▶

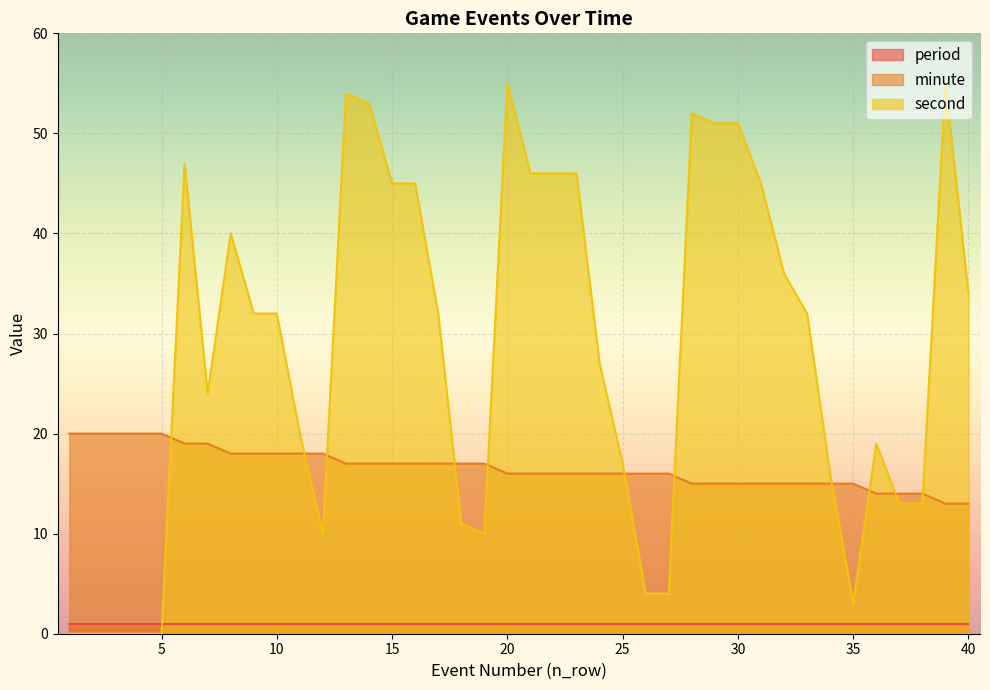

Count the minute values in the range 15 to 18.

28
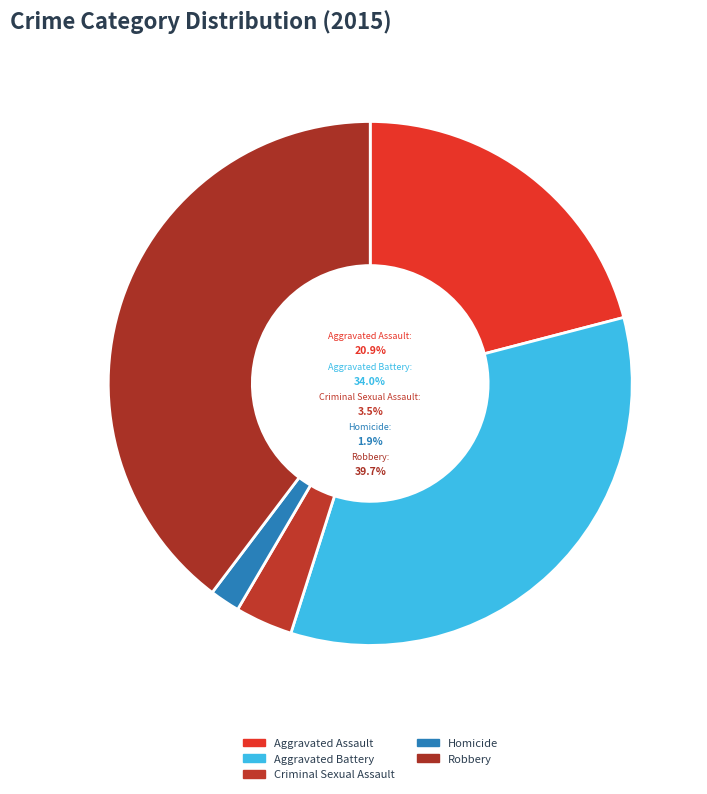

Rank the categories by value from lowest to highest.

Homicide, Criminal Sexual Assault, Aggravated Assault, Aggravated Battery, Robbery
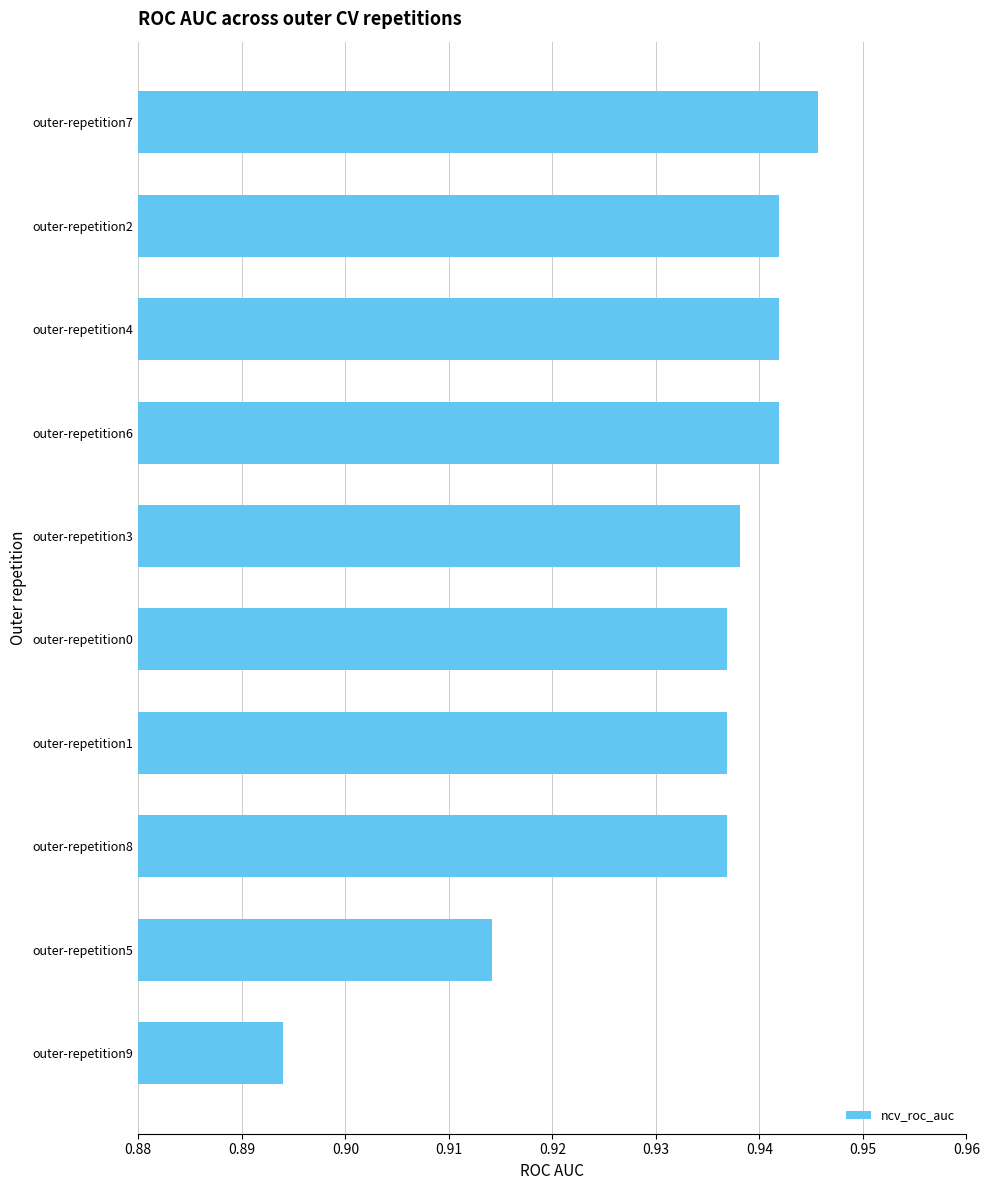

What is the sum of all values?

9.3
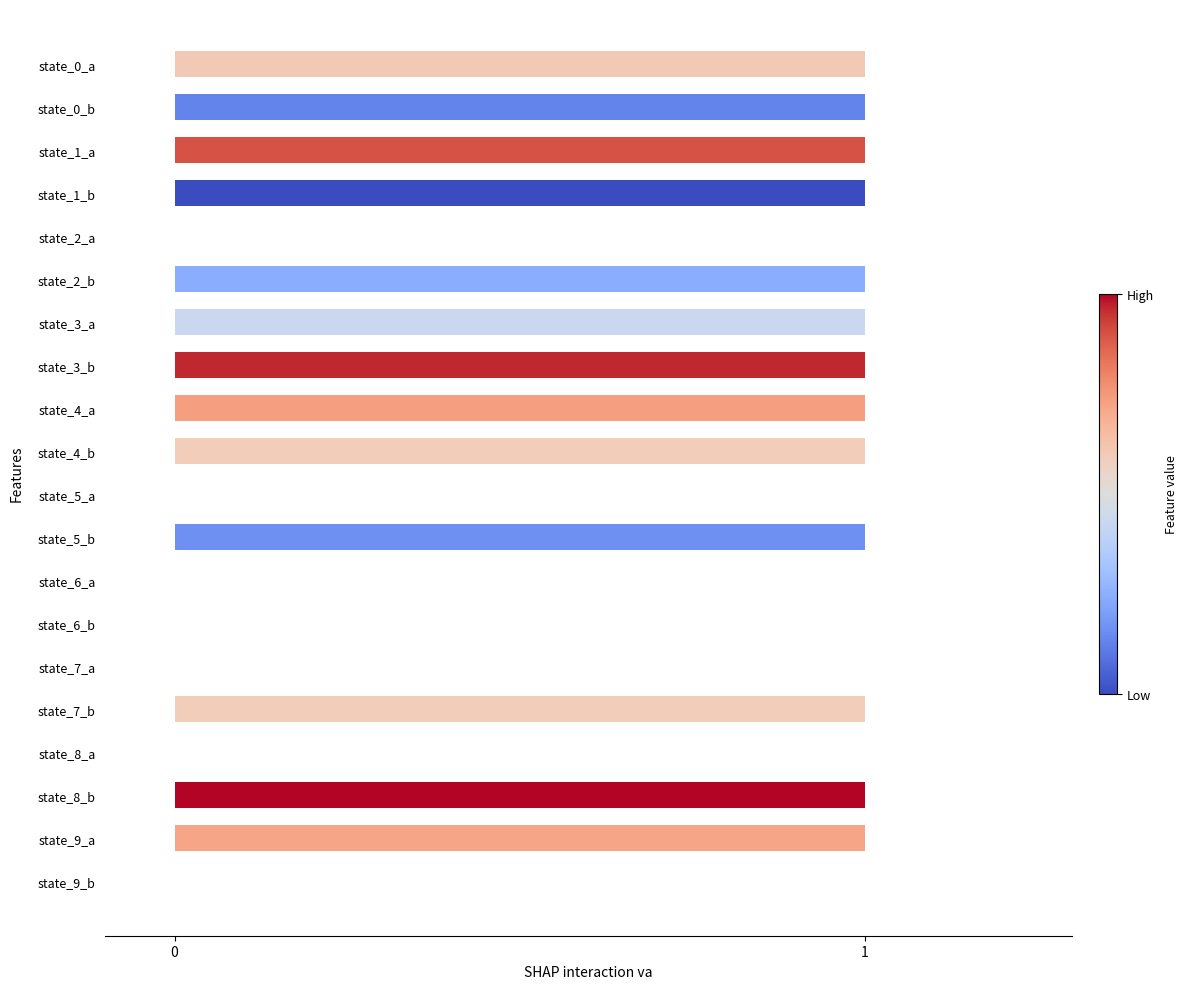

What is the ratio of the value at state_4_b to the value at state_3_a?

1.0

◀

Exercise: Copy every one of the entries above word for word, leaving out the pictures.

Finished task:
Count the minute values in the range 15 to 18.

28

Rank the categories by value from lowest to highest.

Homicide, Criminal Sexual Assault, Aggravated Assault, Aggravated Battery, Robbery

What is the sum of all values?

9.3

What is the ratio of the value at state_4_b to the value at state_3_a?

1.0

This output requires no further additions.